You can also report employee fraud to Action Fraud; this is the UK’s centre for the reporting of fraud and cybercrime and is delivered jointly by City of London Police and the National Fraud Intelligence Bureau who undertake investigation into fraud reported. Action Fraud can be accessed via www.actionfraud.police.uk and accepts reports of fraud from victims, businesses, and witnesses alike. There are options within the online reporting tool to make Action Fraud aware of corporate employee fraud, procurement fraud or the specific act of retaining a payment that has been made in error. 

You may initially want to go straight to the source of the concern and speak to the perpetrator to make them aware that you are alerted to their behaviours and, in doing so, prevent further fraud occurring.
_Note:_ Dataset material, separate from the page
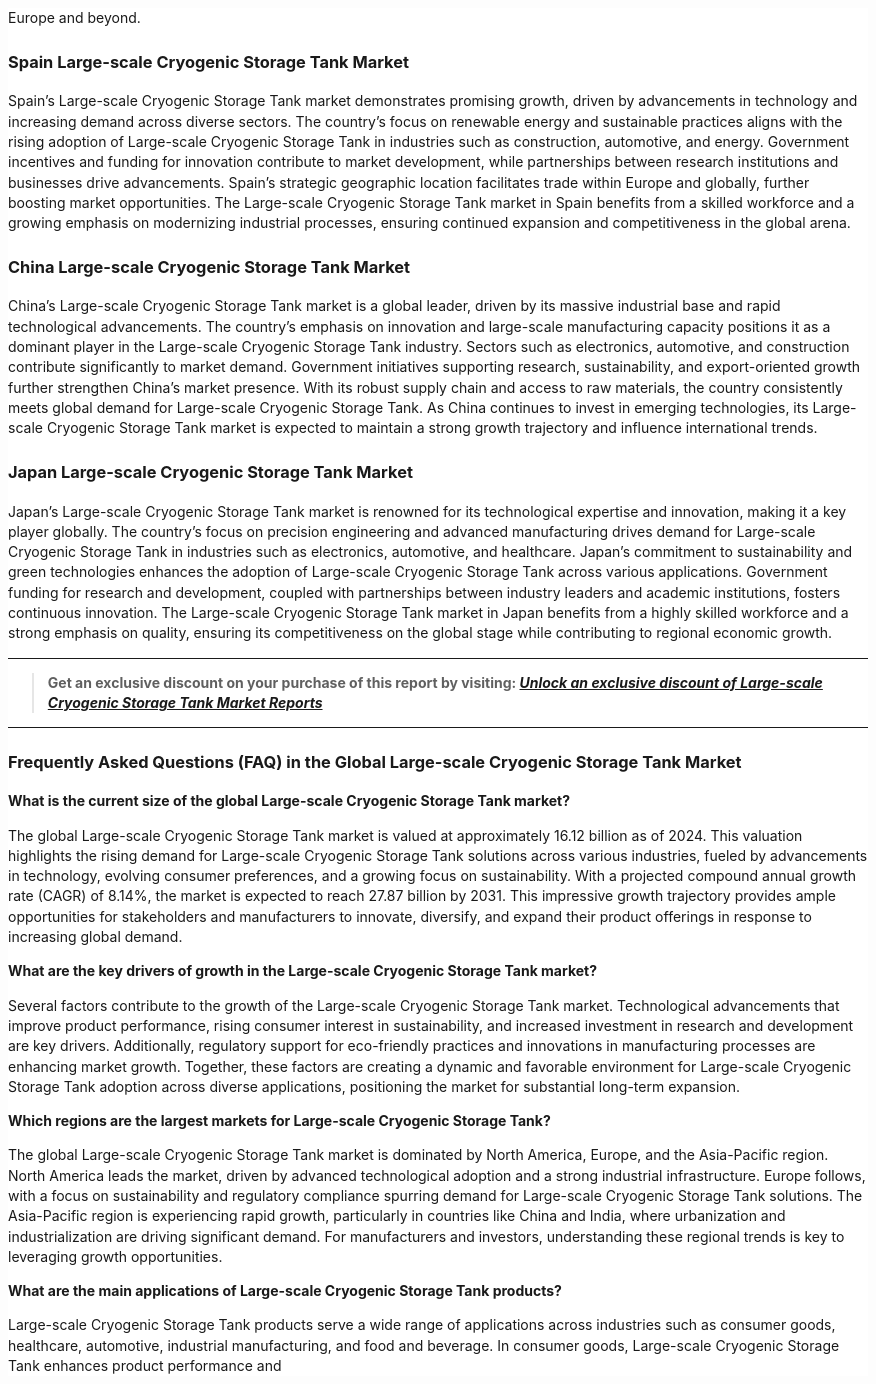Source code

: Europe and beyond.</p><h3>Spain Large-scale Cryogenic Storage Tank Market</h3><p>Spain&rsquo;s Large-scale Cryogenic Storage Tank market demonstrates promising growth, driven by advancements in technology and increasing demand across diverse sectors. The country&rsquo;s focus on renewable energy and sustainable practices aligns with the rising adoption of Large-scale Cryogenic Storage Tank in industries such as construction, automotive, and energy. Government incentives and funding for innovation contribute to market development, while partnerships between research institutions and businesses drive advancements. Spain&rsquo;s strategic geographic location facilitates trade within Europe and globally, further boosting market opportunities. The Large-scale Cryogenic Storage Tank market in Spain benefits from a skilled workforce and a growing emphasis on modernizing industrial processes, ensuring continued expansion and competitiveness in the global arena.</p><h3>China Large-scale Cryogenic Storage Tank Market</h3><p>China&rsquo;s Large-scale Cryogenic Storage Tank market is a global leader, driven by its massive industrial base and rapid technological advancements. The country&rsquo;s emphasis on innovation and large-scale manufacturing capacity positions it as a dominant player in the Large-scale Cryogenic Storage Tank industry. Sectors such as electronics, automotive, and construction contribute significantly to market demand. Government initiatives supporting research, sustainability, and export-oriented growth further strengthen China&rsquo;s market presence. With its robust supply chain and access to raw materials, the country consistently meets global demand for Large-scale Cryogenic Storage Tank. As China continues to invest in emerging technologies, its Large-scale Cryogenic Storage Tank market is expected to maintain a strong growth trajectory and influence international trends.</p><h3>Japan Large-scale Cryogenic Storage Tank Market</h3><p>Japan&rsquo;s Large-scale Cryogenic Storage Tank market is renowned for its technological expertise and innovation, making it a key player globally. The country&rsquo;s focus on precision engineering and advanced manufacturing drives demand for Large-scale Cryogenic Storage Tank in industries such as electronics, automotive, and healthcare. Japan&rsquo;s commitment to sustainability and green technologies enhances the adoption of Large-scale Cryogenic Storage Tank across various applications. Government funding for research and development, coupled with partnerships between industry leaders and academic institutions, fosters continuous innovation. The Large-scale Cryogenic Storage Tank market in Japan benefits from a highly skilled workforce and a strong emphasis on quality, ensuring its competitiveness on the global stage while contributing to regional economic growth.</p><hr /><blockquote><p><strong>Get an exclusive discount on your purchase of this report by visiting: <em><a href="://marketresearchpulse.com/ask-for-discount/28315?utm_source=Github&amp;utm_medium=0112">Unlock an exclusive discount of Large-scale Cryogenic Storage Tank Market Reports</a></em>&nbsp;</strong></p></blockquote><hr /><h3>Frequently Asked Questions (FAQ) in the Global Large-scale Cryogenic Storage Tank Market</h3><p><strong>What is the current size of the global Large-scale Cryogenic Storage Tank market?</strong></p><p>The global Large-scale Cryogenic Storage Tank market is valued at approximately 16.12 billion as of 2024. This valuation highlights the rising demand for Large-scale Cryogenic Storage Tank solutions across various industries, fueled by advancements in technology, evolving consumer preferences, and a growing focus on sustainability. With a projected compound annual growth rate (CAGR) of 8.14%, the market is expected to reach 27.87 billion by 2031. This impressive growth trajectory provides ample opportunities for stakeholders and manufacturers to innovate, diversify, and expand their product offerings in response to increasing global demand.</p><p><strong>What are the key drivers of growth in the Large-scale Cryogenic Storage Tank market?</strong></p><p>Several factors contribute to the growth of the Large-scale Cryogenic Storage Tank market. Technological advancements that improve product performance, rising consumer interest in sustainability, and increased investment in research and development are key drivers. Additionally, regulatory support for eco-friendly practices and innovations in manufacturing processes are enhancing market growth. Together, these factors are creating a dynamic and favorable environment for Large-scale Cryogenic Storage Tank adoption across diverse applications, positioning the market for substantial long-term expansion.</p><p><strong>Which regions are the largest markets for Large-scale Cryogenic Storage Tank?</strong></p><p>The global Large-scale Cryogenic Storage Tank market is dominated by North America, Europe, and the Asia-Pacific region. North America leads the market, driven by advanced technological adoption and a strong industrial infrastructure. Europe follows, with a focus on sustainability and regulatory compliance spurring demand for Large-scale Cryogenic Storage Tank solutions. The Asia-Pacific region is experiencing rapid growth, particularly in countries like China and India, where urbanization and industrialization are driving significant demand. For manufacturers and investors, understanding these regional trends is key to leveraging growth opportunities.</p><p><strong>What are the main applications of Large-scale Cryogenic Storage Tank products?</strong></p><p>Large-scale Cryogenic Storage Tank products serve a wide range of applications across industries such as consumer goods, healthcare, automotive, industrial manufacturing, and food and beverage. In consumer goods, Large-scale Cryogenic Storage Tank enhances product performance and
This can be a helpful action in some situations, especially lower key fraud such as abuse of flexible working arrangements, misuse of company time or resources such as computers or submitting moderately inflated expense claims. A conversation to remind the employee of expectations and consequences regarding these matters can often be enough to put them back on the right track and prevent the issue developing further. 

However, approaching the employee directly and making them aware that you have detected their behaviour can also have negative outcomes such as causing them to become more covert and secretive, preventing you from gaining increased evidence of the fraud and therefore having the option to take more robust action in the future. If you are incorrect in your accusation or do not have adequate evidence, the employee could also have justification for legal challenge themselves, placing the business at risk of other harm.

The above methods of addressing or reporting fraud are useful if you have reasonable grounds to think that fraud has been committed and at least some form of evidence to substantiate this. The majority of employee fraud, however, is a little more complex and difficult to evidence, meaning that it will be more challenging to address and resolve. You may not even be sure that fraud has taken place but have a persistent suspicion or gut feeling that something is going on. You may be worried that you could be wrong and that taking the direct action of officially reporting this will do harm to working relationships or the business itself if your suspicions transpire to be unfounded. 

In situations where there is not clear evidence and confirmation that fraud has been committed, or who is the perpetrator, it is wise to gather further information and understanding and strengthen your position before taking direct or formal action that will be difficult to reverse once wheels are in motion. 

It may be that you want to attempt to build your evidence of the fraud and undertake investigation yourself; you can gain clarity over your suspicions with a little deeper digging into records and accounts, cautiously speaking to colleagues and customers to see if this provides any further indicators or information about the concern and close observation of the suspected individual and heightened monitoring. The use of surveillance equipment such as CCTV can also be of use to information or evidence gathering. 

If, however, you don’t feel comfortable or equipped to undertake your own investigation or you simply don’t have the time, or if you are worried that you will be unable to achieve the quality of evidence required to effectively address the problem it is wise to recruit the services of a professional in this field; Corporate investigation agencies are the experts in corporate investigation and the evidencing of employee fraud.

A private investigator will have the skills, knowledge and resources as well as the understanding of legal frameworks to undertake a thorough investigation into the fraudulent activity in a legitimate manner and produce robust and irrefutable evidence of any wrongdoing occurring, allowing you to tackle or report the fraud without any fear of recrimination.

They also work quickly and efficiently, meaning that your business can benefit from the shortest timescales between detecting the fraud and taking decisive action to stop it. Hiring a private investigator is the guaranteed way to protect your business and manage employee fraud.